In this registry-based study, we found that 19.3% (23/119) of patients who developed ARDS after successful resuscitation from CA had a favorable neurologic outcome. Lung compliance was associated with neurologic intact survival by time-dependent regression analysis and had the highest predictive value for good neurologic outcome at day 1. Our neurologic intact survival rate of ARDS patients is lower than previous studies which reported rates ranging 29.8% – 53.2% [12–14]. This is consistent with a recent finding from Johnson et al , who reported 50% mortality among patients who developed ARDS compared with 32% in patients who did not. Even though the clinical impact of ARDS on PCAS patients is not fully known, the occurrence of ARDS after CA may have a negative impact on both survival and recovery of neurologic impairments [15–17]. In addition, the incidence of ARDS following CA has not been well reported; it varies from 5–65% depending on how ARDS is defined [8, 18]. However, it may be common due to the overlap between the pathophysiology of ARDS and PCAS. Lung contusion, ischemia, and exposure to high-dose oxygen during CPR and following reperfusion after CA, a profound systemic inflammatory response, ventilator-associated injuries, secondary infections, and systemic immune reactions could contribute the development of ARDS[19, 20]. Thus, early recognition of ARDS after CPR may allow for prompt initiation of treatment known to improve outcome, such as low tidal volume ventilation, prone positioning, and continuous neuromuscular blockade [21–23].
Although it is well-established to avoid hyperoxemia and hypocapnia, clinical evidence to guide mechanical ventilation strategy in patients with PCAS is limited and inconsistent. Talmor et al. performed a retrospective study using a time-weighted average of VT and suggested that lower VT was an independent factor in achieving a good neurologic outcome . To prevent ventilator-induced lung injury, low VT and optimized PEEP may also be essential in patients with PCAS. However, specific VT and PEEP settings cannot be recommended because different lung stress or strain levels can be present in patients with the same severity status of ARDS after CA . Therefore, lung compliance calculation and the patient’s ARDS status could be more informative to reflect the degree of lung injury than VT and PEEP.

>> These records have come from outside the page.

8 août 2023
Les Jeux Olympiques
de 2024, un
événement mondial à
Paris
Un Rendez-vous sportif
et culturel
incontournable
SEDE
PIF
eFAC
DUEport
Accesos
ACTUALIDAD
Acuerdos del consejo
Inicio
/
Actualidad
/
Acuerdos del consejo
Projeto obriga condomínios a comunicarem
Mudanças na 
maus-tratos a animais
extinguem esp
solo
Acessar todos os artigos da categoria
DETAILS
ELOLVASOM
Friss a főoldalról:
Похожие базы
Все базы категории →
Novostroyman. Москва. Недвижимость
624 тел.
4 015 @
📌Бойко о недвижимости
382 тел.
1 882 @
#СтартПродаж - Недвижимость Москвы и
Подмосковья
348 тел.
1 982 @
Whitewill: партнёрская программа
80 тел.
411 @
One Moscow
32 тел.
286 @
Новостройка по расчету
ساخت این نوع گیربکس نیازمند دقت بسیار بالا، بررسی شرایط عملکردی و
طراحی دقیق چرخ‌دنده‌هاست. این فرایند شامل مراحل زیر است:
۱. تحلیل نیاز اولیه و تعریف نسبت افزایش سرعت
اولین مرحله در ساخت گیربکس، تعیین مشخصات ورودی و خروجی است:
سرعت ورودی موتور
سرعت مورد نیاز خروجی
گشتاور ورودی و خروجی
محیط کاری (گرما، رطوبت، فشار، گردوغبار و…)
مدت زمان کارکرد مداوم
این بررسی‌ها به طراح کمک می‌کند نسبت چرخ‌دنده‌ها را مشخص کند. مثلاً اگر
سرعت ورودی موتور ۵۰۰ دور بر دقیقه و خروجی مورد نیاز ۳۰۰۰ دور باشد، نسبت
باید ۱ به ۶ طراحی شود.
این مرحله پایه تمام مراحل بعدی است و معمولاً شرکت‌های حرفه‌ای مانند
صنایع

In the good neurologic outcome group, we found that lung compliance, whether maximum, minimum, or median, was associated with neurologic outcome at discharge. The compliance difference between groups was dramatic in the first 24 hours after admission and diminished over time. These results imply that the recovery of lung and brain injury is determined in the initial phase, and management of PCAS should focus on the first 24 hours. This study could not confirm whether ventilator settings are simply markers of disease severity or related to prognosis, however, in either case, lung compliance provides more information than VT and PEEP regarding outcome. Furthermore, strategies to optimize lung compliance may have a role in treatment.
This study had several limitations. First, because of its retrospective design, our results may not be generalized to other circumstances. Second, the diagnosis of ARDS was based on P/F ratio, chest images, and echocardiography, ARDS incidence might be overestimated because hydrostatic pulmonary edema could not be found based on these examinations. However, the Berlin definition allowed some flexibility, including combining cardiogenic pulmonary edema because it is impossible to exclude all pure cardiogenic causes, even when measuring cardiac function through echocardiography. Moreover, some post-cardiac arrest patients can have concomitant ARDS and cardiogenic pulmonary edema. Third, we excluded patients who received ECMO, had a terminal illness, or declined proper management, which may have introduced selection bias. Fourth, we did not consider other confounding factors, such as quality of initial CPR, combined infections, and use of vasopressors that may have influenced the results. Finally, the sedative and neuromuscular blocking agent dosages for each patient and abdominal pressure were not controlled, which could have had an impact on calculated compliance.